Sassi and Benchellali v. France, Nos. 10917/15 and 10941/15, ECtHR (Fifth Section), 25 November 2021

The European Court of Human Rights ruled on a case concerning two applicants, France nationals, who had been criminally prosecuted and convicted in France, after being held at the Guantánamo Bay US naval base from January 2002 and repatriated in July 2004. The applicants alleged that France violated their right to a fair trial (art. 6 ECHR). They argued that they had been convicted by French courts relying upon statements made during their detention at Guantánamo Bay. There, the applicants had been visited three times by agents in the context of a French “tripartite mission” made up of a representative of the Ministry of Foreign Affairs, a representative of the External Security Agency and a representative of the intelligence unit of the Domestic Intelligence Agency. On their arrival in France, the applicants were arrested and held into police custody, then they were trialled and convicted for terrorism-related offences.

 

The European Court of Human Rights held that there had been no violations of the applicants’ due process rights. The Court found that the criminal proceedings, as carried out in France, had been fair overall.

 

First, confirming what had already been stated by the French court, the European Court of Human Rights noted that the “tripartite missions” to Guantánamo Bay had a merely administrative nature, without any link with parallel criminal proceedings in France.

 

Second, the Court held that, in France, the applicants had been interviewed several times and in detail while in police custody. There was no evidence that police officers were aware of the applicants’ statements collected at Guantánamo Bay by intelligence agents.
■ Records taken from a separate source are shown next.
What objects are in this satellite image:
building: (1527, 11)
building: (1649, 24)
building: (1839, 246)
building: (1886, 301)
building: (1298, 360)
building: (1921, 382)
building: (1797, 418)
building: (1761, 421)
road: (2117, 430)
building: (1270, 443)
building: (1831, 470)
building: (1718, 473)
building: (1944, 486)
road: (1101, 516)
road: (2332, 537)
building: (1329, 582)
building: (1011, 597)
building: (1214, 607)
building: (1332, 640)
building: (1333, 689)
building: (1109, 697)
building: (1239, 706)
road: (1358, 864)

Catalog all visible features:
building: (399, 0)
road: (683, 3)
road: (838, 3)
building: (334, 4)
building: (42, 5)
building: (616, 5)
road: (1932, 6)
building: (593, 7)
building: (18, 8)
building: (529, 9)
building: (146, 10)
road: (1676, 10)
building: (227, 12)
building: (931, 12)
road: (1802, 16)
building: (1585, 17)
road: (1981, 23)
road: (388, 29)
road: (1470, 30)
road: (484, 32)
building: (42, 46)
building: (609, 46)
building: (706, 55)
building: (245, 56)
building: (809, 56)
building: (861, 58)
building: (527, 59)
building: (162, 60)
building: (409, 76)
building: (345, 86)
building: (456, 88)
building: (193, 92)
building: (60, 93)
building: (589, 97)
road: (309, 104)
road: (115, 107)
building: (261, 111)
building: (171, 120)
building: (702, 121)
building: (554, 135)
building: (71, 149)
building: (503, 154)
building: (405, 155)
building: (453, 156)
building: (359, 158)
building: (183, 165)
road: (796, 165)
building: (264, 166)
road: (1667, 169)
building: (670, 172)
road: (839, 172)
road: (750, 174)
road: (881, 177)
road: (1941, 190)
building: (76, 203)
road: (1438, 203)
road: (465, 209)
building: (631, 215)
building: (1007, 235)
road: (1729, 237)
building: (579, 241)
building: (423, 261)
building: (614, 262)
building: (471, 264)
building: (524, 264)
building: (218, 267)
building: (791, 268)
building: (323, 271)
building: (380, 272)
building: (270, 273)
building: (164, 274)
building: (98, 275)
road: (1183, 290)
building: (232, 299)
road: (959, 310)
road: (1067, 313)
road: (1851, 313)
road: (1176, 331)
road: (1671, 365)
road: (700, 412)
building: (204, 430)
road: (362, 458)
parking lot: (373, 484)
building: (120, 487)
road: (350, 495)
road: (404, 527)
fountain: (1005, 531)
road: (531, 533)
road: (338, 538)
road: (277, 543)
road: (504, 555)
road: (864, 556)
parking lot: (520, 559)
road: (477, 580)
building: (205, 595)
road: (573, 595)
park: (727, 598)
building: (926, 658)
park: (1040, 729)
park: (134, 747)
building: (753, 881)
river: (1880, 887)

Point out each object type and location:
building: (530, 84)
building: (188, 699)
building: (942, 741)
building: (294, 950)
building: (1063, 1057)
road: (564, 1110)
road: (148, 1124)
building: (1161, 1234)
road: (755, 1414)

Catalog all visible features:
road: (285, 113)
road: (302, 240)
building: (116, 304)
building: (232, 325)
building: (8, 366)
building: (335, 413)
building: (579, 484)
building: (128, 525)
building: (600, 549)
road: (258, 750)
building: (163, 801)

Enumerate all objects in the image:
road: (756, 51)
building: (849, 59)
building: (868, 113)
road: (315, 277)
Moreover, the applicants had been interrogated also by the judges of the proceedings, assisted by their lawyers and with the possibility to present arguments, submit requests, and resort to all the remedies available under French law.

 

Third, the Court observed that, anyway, the statements made by the applicants at Guantánamo Bay had been declassified and admitted in evidence, so that they could be open to debate between the parties to the criminal proceedings in France.

 

Lastly, the Court noted that French courts, to convict the applicants, had relied on information gathered from other sources than at Guantánamo Bay.